Nolay (/fr/) is a commune in the Côte-d'Or department in eastern France. The 18th-century French physician and encyclopédiste Louis-Anne La Virotte (1725–1759) was born in Nolay, as was mathematician, physicist and politician Lazare Carnot (1753–1823).

== Geography ==
Nolay is located in the heart of the Cozanne Valley. The town marks the transition between the forests and plains to the north and west and the hillside vineyards of the wealthy Burgundian wine regions surrounding Beaune and the Chalonnaise hills to the south.

== Sights ==
Nolay is a small medieval market town, widely regarded as one of the most beautiful towns on the southern edge of the Côte-d'Or with its 14th century Central Market and wooden framed houses.

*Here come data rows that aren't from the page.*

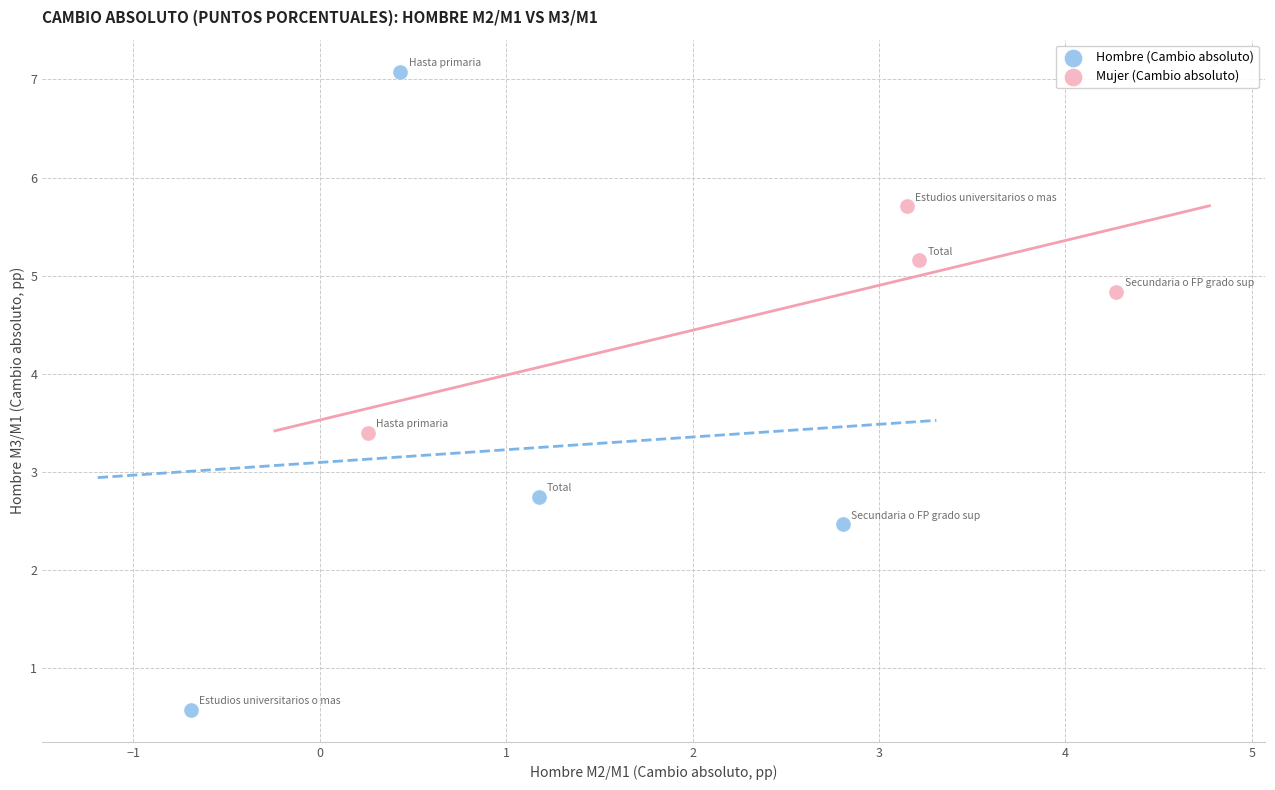

Which series has the largest Y range (max minus min)?

Hombre (Cambio absoluto)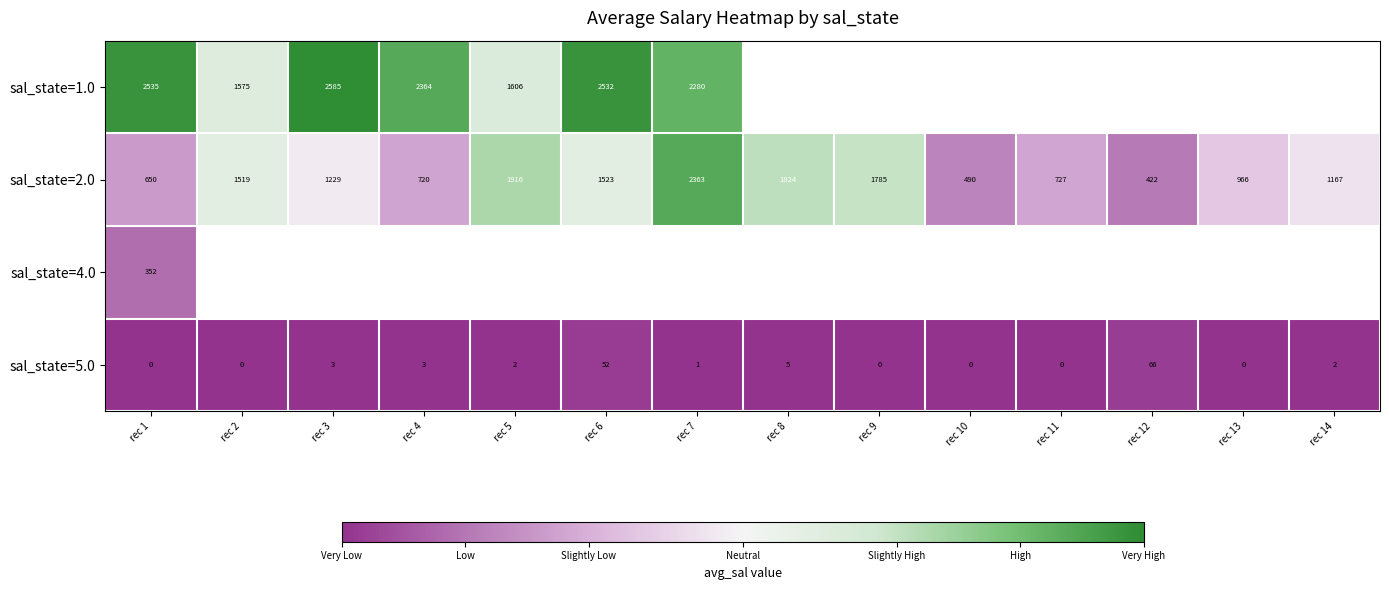

True or false: sal_state=5.0 has a value of 106.2 at rec 12.

False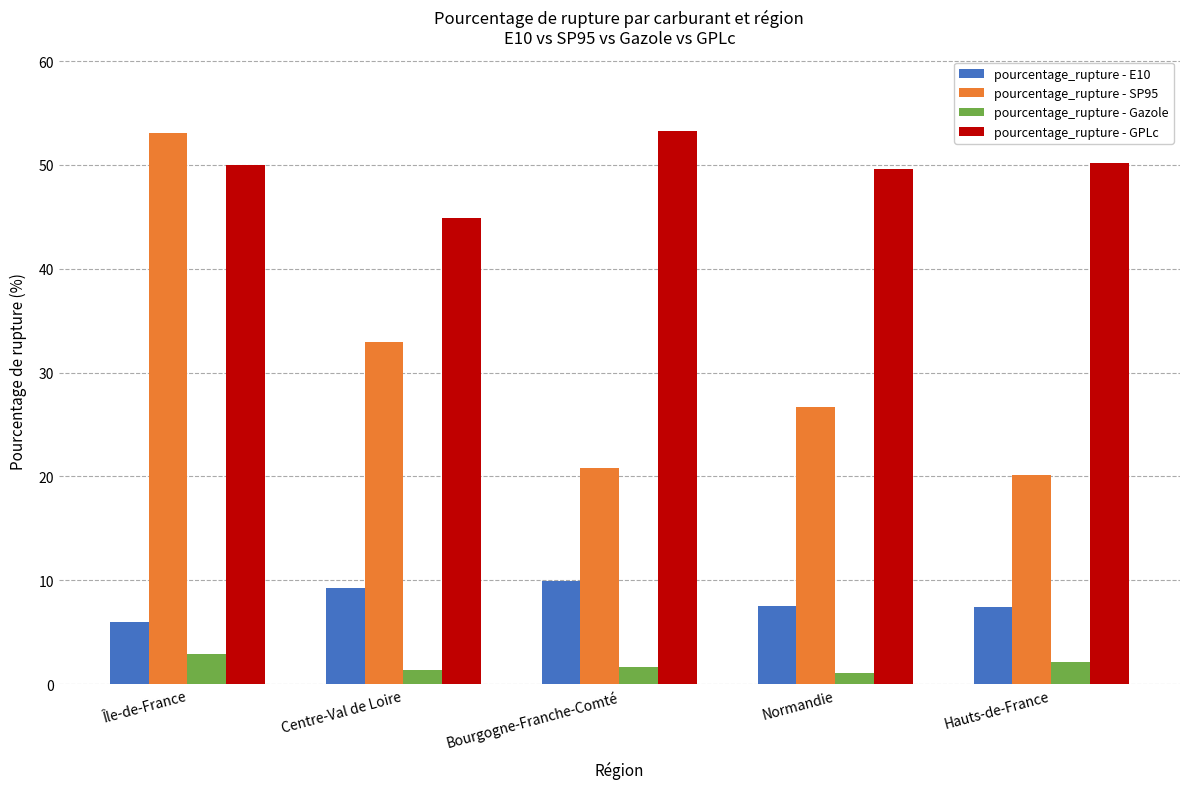

Where is pourcentage_rupture - SP95 nearest to the value 36?

Centre-Val de Loire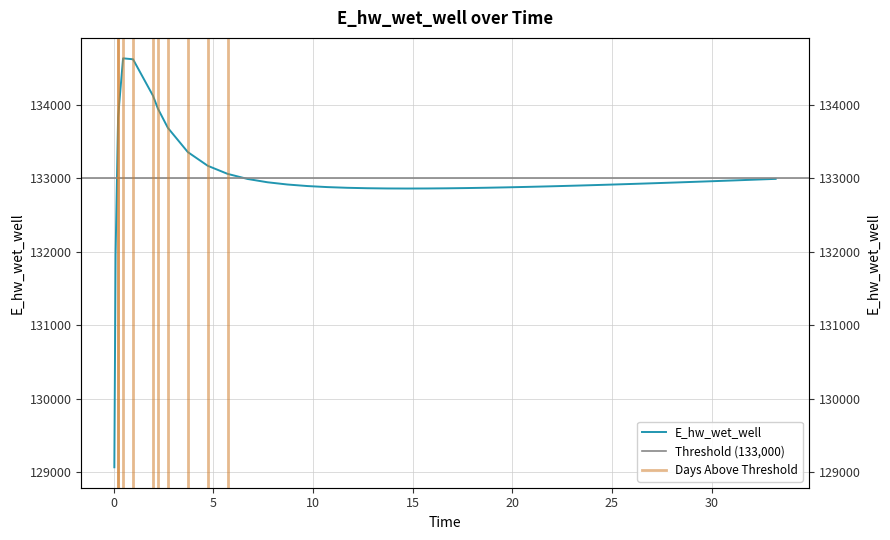

List the labels in order of value, largest first.

0.46875, 0.96875, 1.96875, 2.21875, 0.21875, 2.71875, 3.71875, 4.71875, 5.71875, 33.21875, 6.71875, 32.21875, 31.21875, 30.21875, 29.21875, 7.71875, 28.21875, 27.21875, 26.71875, 25.71875, 25.21875, 8.71875, 24.21875, 23.21875, 9.71875, 22.21875, 21.71875, 20.71875, 10.71875, 19.71875, 18.71875, 11.71875, 17.71875, 12.71875, 16.71875, 13.71875, 15.71875, 14.71875, 0.09375, 0.03125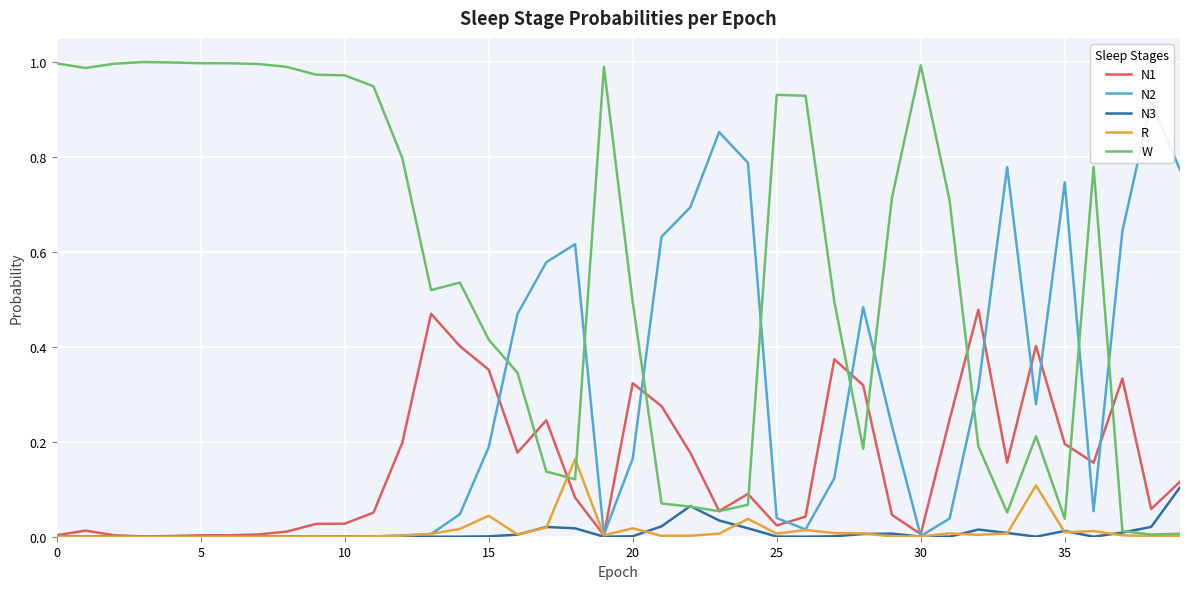

At which category is the sum across all series the highest?

12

Lazare Carnot's birth house is a local attraction.

== Transportation ==
The D973 runs through the town from La Rochepot and Beaune to the east and Saisy and Autun to the west.

== Notable people of Nolay ==

- Louis-Anne La Virotte, born in 1725 in Nolay, died on 3 March 1759 in Paris, doctor.
- Lazare Carnot (1753-1823), mathematician, physicist, general of the armies of the Republic; fierce opponent of the creation of the Empire (name engraved under the Arc de Triomphe).
- Marie François Sadi Carnot (1837-1894), President of the Republic.
- Claude Marie Carnot de Feulins (1755-1836), general of the armies of the Republic and the Empire.
- Vivant Beaucé (1818-1876), painter and designer.
- Jean Garchery (1872-1957), politician.
- Alice Poulleau (1885-1960), writer, geographer.